My husband and I just completed a trip to Bavaria followed by stops in cities and villages along the Danube River in Central Europe. This has been a dream come true trip for me. My husband dubbed this my “roots” tour of the area from which my paternal grandparents immigrated.
Our route took us first to the town of Rothenburg described by Rick Steves as Germany’s fairy-tale dream town. This picturesque medieval town was perhaps my favorite stop. From Rothenburg, we meandered along the Romantic Road (real name) in route to Fussen, a small town nestled in the foothills of the magnificent still-snow capped Alps. In route we discovered an improbably located pilgrimage church to the “scourged saviour”, featuring the art of rococo.
We toured Bavarian kings’ castles, including Neuschwanstein, the castle after which Disney’s Cinderella Castle was modeled.
St. Stephen’s, a Baroque church in the little town of Passau, houses the largest pipe organ in the world.
I was transported to another place as we listened to the gorgeous organ music during a concert and admired the paintings and sculptures decorating this sacred space.
The world’s largest museum of Bohemian glass is also a part of this little town with its collection of 33,000 iridescent pieces.
We must have visited at least ten churches and almost as many palaces, each one more glorious than the one before.
The art and architecture in Vienna,
and beautiful bridges in Budapest overwhelmed our senses. Many of these places and their people suffered greatly from invasions, wars, and hostile occupations.
Vacations provide time for contemplation. Early in our tour I found myself contemplating and researching the concept of beauty. Beauty literally, not figuratively, nourishes my spirit. I can be transported from an ugly state to a state of wonder and awe in the presence of beauty (As can we all of course). From ancient to current philosophers beauty has traditionally been counted among the ultimate values, along with goodness, truth, and justice. Plato called beauty a universal value.
In The Architecture of Happiness, Alain de Botton weighs the feeling of walking into a McDonalds in the Westminster area of London compared to the feeling of entering Westminster Cathedral across the street.

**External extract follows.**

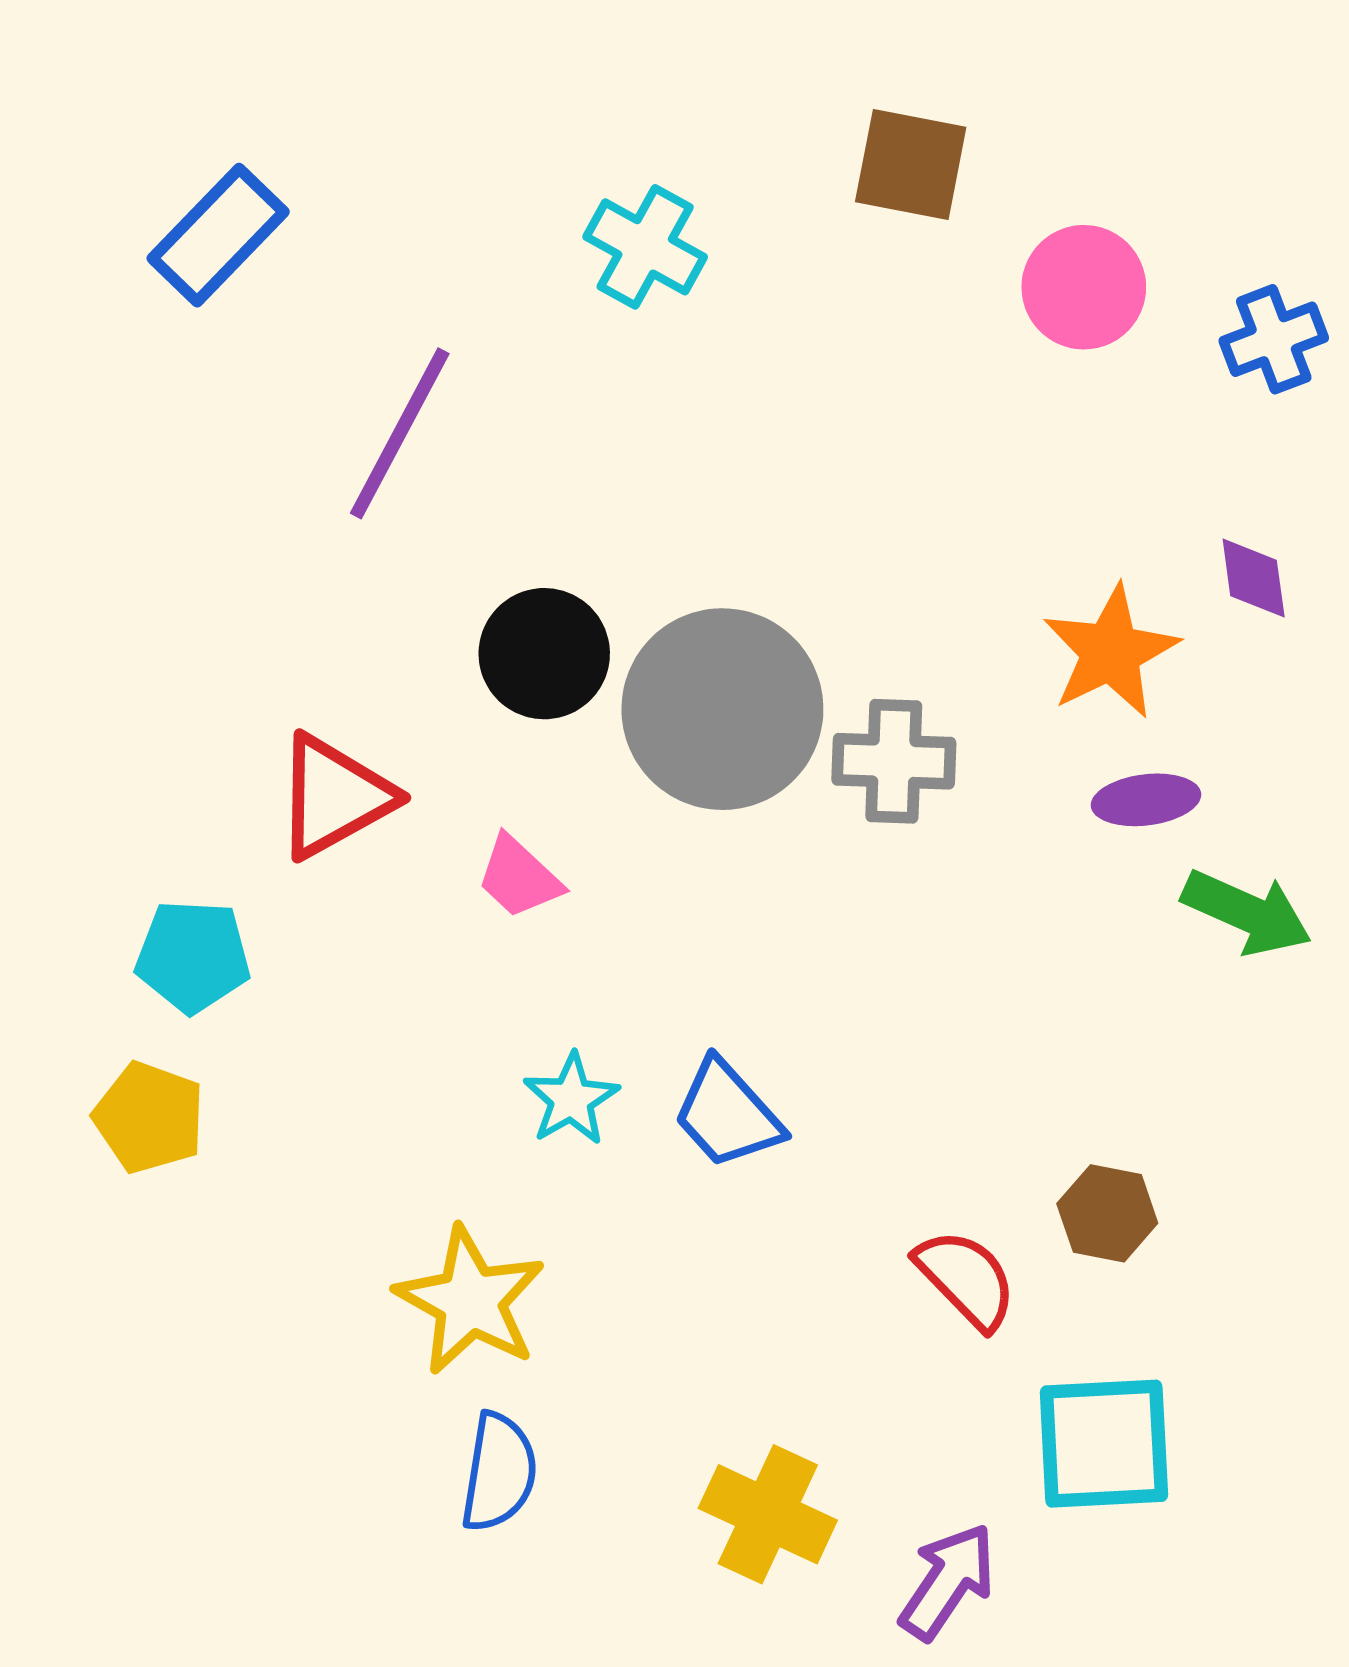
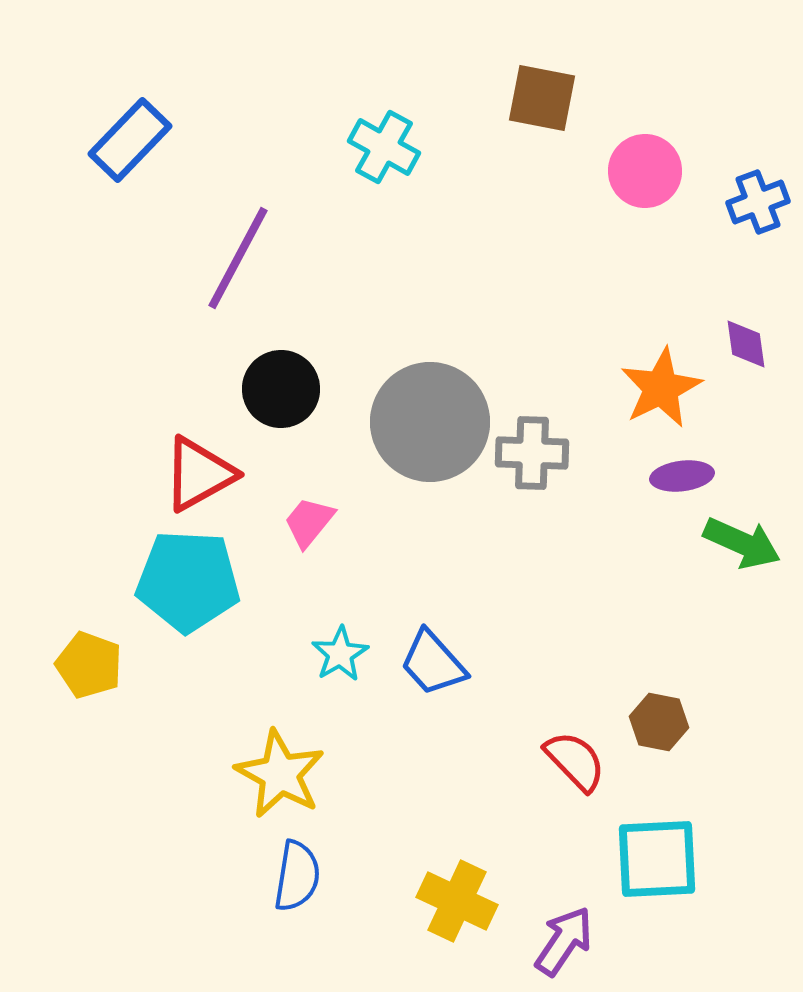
black circle: (544, 654) -> (281, 389), moved
pink trapezoid: (519, 877) -> (309, 522), turned 86
cyan pentagon: (193, 956) -> (188, 581), moved, size x1.5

He theorizes…
Because of the harsh lighting, the plastic furniture, and the cacophonous color scheme one tends to feel anxious in the McDonalds. What one feels in the Westminster Cathedral, however, is a calmness brought on by a series of architectural and artistic decisions. The cathedral helps people to relax and reflect, whereas the fast food restaurant causes one to feel hurried or even stressed. Beauty conjures up feelings associated with happiness.
Beauty incorporates an aesthetic attitude which is described as the state of contemplating a subject with no other purpose than appreciating it. The 18th century French writer Stendhal said beauty was “the promise of happiness”.
Vacations by their very nature help us escape the tensions and stress of every day life. But I can’t help feel the relaxation and refreshment I experienced on this trip was also due to the beauty I was privileged to experience. It’s not just our senses that are impacted by beauty but our very soul. Appreciating all the beauty I was privileged to behold not only fulfilled the promise of happiness but the actuality.